Notice the context.schedule() call. This is a powerful feature allowing you to execute code periodically, based on time. This is useful for flushing aggregated data, performing cleanup, or implementing time-based logic that doesn’t directly map to tumbling or sliding windows in the DSL.
The most surprising thing about the Processor API is how it blurs the lines between a simple Processor and a KStream’s processing logic. While you can define a standalone Processor and link it, the KStream.process() method is often how you’ll integrate a custom Processor into a larger topology, especially when you need to access state stores.
Here’s the topology in action. Imagine you have Kafka running and a topic named clicks. You’d produce messages like this (using kafka-console-producer or a client library):
kafka-console-producer --broker-list localhost:9092 --topic clicks --property "value.separator= "
{"user_id": "userA", "category": "electronics", "timestamp": 1678886400000}
{"user_id": "userB", "category": "books", "timestamp": 1678886401000}
{"user_id": "userA", "category": "electronics", "timestamp": 1678886402000}
{"user_id": "userA", "category": "clothing", "timestamp": 1678886403000}
{"user_id": "userA", "category": "electronics", "timestamp": 1678886404000}
When you run the Java application and produce these messages, you’ll see output like this in your application logs:
Processed click for user: userA, New count: 1
Processed click for user: userA, New count: 2
Processed click for user: userA, New count: 3
Punctuation triggered at: 1678886400000
User: userA, Count: 3
The Punctuation triggered message appears every minute due to context.schedule(java.time.Duration.ofMinutes(1), ...). This allows you to inspect or act upon the state at regular intervals. If you were to stop and restart the application, the state would be restored from the changelog topic, and counts would continue from where they left off.

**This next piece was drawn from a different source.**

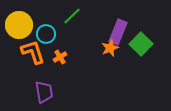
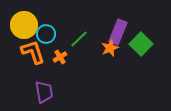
green line: moved 7 px right, 23 px down
yellow circle: moved 5 px right
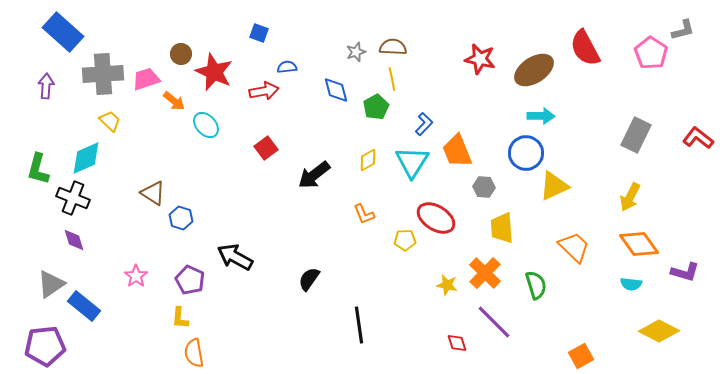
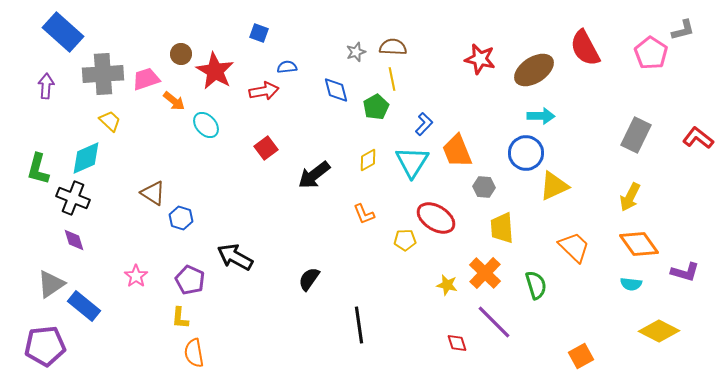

The Processor API is your escape hatch when the DSL becomes too restrictive. It’s also the foundation upon which the DSL itself is built. Understanding it gives you the power to implement virtually any stream processing logic. The KeyValueStore is just one type of state store; Kafka Streams supports WindowStore and TimestampStore as well, enabling more complex time-series processing.
When you have very high throughput and need to explicitly control how records are distributed to your processors for parallelization, you’ll often use KStream.process(ProcessorSupplier, storeNames) on multiple branches of your topology, each potentially consuming from different partitions or having its own dedicated set of state stores.